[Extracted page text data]
<<<<

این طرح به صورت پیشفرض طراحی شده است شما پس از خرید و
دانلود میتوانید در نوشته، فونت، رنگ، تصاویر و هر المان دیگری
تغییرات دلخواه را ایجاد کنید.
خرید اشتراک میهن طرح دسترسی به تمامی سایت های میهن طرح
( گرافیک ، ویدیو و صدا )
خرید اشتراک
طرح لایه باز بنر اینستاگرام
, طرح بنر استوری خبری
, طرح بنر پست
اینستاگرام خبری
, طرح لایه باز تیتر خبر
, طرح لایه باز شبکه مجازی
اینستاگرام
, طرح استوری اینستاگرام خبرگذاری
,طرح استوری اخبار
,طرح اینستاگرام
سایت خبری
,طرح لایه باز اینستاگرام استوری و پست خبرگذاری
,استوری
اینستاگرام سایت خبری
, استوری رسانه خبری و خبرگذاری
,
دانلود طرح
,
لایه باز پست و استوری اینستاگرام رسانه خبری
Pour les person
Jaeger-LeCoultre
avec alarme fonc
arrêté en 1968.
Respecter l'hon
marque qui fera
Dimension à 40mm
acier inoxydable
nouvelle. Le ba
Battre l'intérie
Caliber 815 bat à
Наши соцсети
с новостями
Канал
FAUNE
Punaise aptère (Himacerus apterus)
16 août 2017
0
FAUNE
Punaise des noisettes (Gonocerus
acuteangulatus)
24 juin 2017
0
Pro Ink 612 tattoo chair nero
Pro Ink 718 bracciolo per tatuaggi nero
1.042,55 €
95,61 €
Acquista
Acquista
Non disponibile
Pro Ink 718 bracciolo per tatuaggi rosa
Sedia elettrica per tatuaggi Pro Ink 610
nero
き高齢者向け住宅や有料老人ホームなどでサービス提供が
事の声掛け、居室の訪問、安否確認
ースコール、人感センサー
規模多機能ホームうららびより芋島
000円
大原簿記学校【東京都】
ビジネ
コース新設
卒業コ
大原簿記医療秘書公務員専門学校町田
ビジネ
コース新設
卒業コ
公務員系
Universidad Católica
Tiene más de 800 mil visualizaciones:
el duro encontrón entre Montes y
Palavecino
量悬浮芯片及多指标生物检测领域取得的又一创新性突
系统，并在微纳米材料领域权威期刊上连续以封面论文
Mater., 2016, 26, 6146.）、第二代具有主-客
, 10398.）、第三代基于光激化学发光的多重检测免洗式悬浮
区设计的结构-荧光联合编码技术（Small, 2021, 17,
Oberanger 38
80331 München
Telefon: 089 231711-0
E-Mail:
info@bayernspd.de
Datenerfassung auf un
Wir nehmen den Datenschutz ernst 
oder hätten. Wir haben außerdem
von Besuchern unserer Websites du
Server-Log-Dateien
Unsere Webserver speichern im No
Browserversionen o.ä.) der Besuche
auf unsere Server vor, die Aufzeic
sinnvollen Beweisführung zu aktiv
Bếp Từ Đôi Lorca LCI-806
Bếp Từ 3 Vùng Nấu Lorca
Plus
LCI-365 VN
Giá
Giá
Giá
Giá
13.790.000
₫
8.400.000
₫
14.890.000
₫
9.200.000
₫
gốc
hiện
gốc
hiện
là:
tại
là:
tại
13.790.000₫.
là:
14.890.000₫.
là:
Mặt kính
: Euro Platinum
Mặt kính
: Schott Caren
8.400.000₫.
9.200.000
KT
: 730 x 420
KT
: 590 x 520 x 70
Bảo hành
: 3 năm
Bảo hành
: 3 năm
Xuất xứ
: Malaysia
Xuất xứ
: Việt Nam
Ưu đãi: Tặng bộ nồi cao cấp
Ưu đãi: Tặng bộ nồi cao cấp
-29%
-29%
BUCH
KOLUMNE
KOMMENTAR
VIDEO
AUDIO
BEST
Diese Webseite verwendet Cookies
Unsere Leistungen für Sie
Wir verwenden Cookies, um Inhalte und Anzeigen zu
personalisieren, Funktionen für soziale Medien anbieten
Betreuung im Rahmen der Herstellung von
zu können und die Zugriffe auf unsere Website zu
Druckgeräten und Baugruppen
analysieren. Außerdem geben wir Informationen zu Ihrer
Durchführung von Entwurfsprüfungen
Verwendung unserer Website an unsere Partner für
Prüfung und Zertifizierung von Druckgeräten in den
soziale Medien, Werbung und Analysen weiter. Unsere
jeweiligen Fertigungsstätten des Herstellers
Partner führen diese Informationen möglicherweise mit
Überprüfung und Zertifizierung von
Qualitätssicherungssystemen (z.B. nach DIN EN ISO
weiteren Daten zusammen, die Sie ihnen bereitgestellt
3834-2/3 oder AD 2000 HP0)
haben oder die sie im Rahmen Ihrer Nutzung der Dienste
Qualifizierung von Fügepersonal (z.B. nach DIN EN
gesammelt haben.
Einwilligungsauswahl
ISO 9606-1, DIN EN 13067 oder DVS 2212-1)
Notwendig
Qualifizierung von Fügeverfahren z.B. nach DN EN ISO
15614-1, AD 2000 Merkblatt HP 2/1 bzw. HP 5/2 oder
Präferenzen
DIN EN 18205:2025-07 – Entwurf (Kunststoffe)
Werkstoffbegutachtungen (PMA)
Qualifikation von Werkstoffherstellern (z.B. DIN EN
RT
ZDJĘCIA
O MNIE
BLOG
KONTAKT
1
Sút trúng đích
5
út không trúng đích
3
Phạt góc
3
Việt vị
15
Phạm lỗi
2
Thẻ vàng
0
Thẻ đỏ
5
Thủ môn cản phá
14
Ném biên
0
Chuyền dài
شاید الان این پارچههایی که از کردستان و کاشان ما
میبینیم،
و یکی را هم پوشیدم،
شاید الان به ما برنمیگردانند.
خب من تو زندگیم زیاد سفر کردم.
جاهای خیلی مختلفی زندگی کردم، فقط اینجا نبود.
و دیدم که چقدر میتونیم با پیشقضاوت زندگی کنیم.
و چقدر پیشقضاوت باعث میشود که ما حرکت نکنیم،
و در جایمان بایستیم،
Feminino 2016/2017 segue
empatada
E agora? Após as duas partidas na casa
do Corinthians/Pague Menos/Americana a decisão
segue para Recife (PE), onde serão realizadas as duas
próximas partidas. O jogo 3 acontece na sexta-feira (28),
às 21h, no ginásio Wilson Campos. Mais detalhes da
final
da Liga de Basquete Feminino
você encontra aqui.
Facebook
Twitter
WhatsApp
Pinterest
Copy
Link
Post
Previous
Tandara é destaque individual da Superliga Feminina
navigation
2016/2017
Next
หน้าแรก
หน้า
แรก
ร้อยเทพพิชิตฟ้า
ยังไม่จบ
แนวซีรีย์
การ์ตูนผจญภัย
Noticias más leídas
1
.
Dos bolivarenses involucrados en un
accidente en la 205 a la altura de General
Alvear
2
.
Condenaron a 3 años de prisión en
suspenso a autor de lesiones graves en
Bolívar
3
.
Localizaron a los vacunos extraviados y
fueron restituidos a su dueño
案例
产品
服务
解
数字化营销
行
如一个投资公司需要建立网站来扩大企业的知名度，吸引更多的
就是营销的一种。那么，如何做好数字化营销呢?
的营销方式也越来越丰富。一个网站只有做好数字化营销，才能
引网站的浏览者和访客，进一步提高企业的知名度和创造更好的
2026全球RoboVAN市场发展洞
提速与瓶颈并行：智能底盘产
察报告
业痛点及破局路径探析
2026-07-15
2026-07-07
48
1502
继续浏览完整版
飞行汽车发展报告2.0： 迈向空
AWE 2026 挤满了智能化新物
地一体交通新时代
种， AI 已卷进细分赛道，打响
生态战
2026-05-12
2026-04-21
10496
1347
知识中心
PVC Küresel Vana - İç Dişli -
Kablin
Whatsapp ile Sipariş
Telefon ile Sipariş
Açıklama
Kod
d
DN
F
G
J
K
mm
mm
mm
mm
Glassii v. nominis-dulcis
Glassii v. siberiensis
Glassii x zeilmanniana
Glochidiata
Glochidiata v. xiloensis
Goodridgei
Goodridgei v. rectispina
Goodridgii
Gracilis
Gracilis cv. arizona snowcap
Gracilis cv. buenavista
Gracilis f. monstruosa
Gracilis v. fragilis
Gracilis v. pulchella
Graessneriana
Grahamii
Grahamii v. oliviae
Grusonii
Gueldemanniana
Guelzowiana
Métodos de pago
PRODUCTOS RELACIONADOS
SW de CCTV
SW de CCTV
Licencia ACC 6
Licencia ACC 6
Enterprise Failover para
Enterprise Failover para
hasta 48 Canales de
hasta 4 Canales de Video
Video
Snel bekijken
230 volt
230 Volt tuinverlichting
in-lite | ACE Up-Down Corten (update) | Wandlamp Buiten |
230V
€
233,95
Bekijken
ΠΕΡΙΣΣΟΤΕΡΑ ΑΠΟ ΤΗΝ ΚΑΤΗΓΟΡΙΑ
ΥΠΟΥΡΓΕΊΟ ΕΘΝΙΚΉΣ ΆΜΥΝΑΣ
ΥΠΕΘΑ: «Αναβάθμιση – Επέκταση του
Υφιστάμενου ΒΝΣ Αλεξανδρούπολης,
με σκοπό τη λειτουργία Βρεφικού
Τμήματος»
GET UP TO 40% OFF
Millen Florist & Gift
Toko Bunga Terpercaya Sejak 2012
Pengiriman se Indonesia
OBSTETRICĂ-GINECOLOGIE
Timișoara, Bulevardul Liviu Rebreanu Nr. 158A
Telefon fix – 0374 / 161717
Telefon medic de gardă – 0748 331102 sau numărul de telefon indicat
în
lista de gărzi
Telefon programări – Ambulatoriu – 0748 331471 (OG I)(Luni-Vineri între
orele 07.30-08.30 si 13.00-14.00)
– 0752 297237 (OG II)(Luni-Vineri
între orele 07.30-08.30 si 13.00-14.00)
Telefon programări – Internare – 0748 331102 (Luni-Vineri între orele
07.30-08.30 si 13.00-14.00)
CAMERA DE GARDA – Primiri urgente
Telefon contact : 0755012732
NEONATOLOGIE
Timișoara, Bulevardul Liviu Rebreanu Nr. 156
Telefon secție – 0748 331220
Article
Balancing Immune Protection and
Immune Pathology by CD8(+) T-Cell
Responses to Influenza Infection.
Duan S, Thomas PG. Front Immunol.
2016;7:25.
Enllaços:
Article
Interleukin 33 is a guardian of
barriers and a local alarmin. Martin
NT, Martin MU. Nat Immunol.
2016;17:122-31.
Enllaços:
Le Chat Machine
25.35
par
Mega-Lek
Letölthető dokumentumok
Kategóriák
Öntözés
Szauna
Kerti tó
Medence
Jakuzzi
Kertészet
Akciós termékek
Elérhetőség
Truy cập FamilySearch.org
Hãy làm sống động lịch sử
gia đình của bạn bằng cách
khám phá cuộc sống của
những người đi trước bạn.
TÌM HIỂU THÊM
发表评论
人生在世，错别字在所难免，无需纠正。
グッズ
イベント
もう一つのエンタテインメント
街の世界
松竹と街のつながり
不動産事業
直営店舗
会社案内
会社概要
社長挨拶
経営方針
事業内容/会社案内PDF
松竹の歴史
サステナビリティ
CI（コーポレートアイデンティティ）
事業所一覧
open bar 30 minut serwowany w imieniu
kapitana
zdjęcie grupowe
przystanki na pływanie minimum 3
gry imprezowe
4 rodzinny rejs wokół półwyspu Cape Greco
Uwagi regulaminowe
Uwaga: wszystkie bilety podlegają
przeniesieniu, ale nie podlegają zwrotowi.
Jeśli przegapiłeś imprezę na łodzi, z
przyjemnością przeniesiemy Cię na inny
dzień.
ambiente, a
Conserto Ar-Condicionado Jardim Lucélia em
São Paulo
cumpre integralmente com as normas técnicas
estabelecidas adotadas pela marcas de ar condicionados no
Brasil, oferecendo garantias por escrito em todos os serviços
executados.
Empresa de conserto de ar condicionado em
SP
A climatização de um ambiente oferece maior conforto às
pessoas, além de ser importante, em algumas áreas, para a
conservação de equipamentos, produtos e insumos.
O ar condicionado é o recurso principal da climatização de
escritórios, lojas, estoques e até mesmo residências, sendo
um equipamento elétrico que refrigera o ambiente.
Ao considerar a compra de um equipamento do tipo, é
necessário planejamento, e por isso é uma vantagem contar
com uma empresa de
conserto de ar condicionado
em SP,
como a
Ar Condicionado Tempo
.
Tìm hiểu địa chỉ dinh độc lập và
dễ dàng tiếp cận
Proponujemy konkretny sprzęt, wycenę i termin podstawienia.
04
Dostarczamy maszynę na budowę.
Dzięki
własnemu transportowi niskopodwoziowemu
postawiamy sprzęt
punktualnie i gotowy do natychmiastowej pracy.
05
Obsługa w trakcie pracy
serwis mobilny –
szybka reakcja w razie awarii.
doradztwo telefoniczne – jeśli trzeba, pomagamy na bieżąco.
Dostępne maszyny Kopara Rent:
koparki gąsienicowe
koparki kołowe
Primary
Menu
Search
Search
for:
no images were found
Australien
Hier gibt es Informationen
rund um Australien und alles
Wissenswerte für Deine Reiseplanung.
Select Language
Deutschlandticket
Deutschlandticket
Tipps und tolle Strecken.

>>>>

*WHAT TO WORK ON*.
How many of the lines above include the string "Vineri"? Reply with the number by itself.

*REPLY*.
3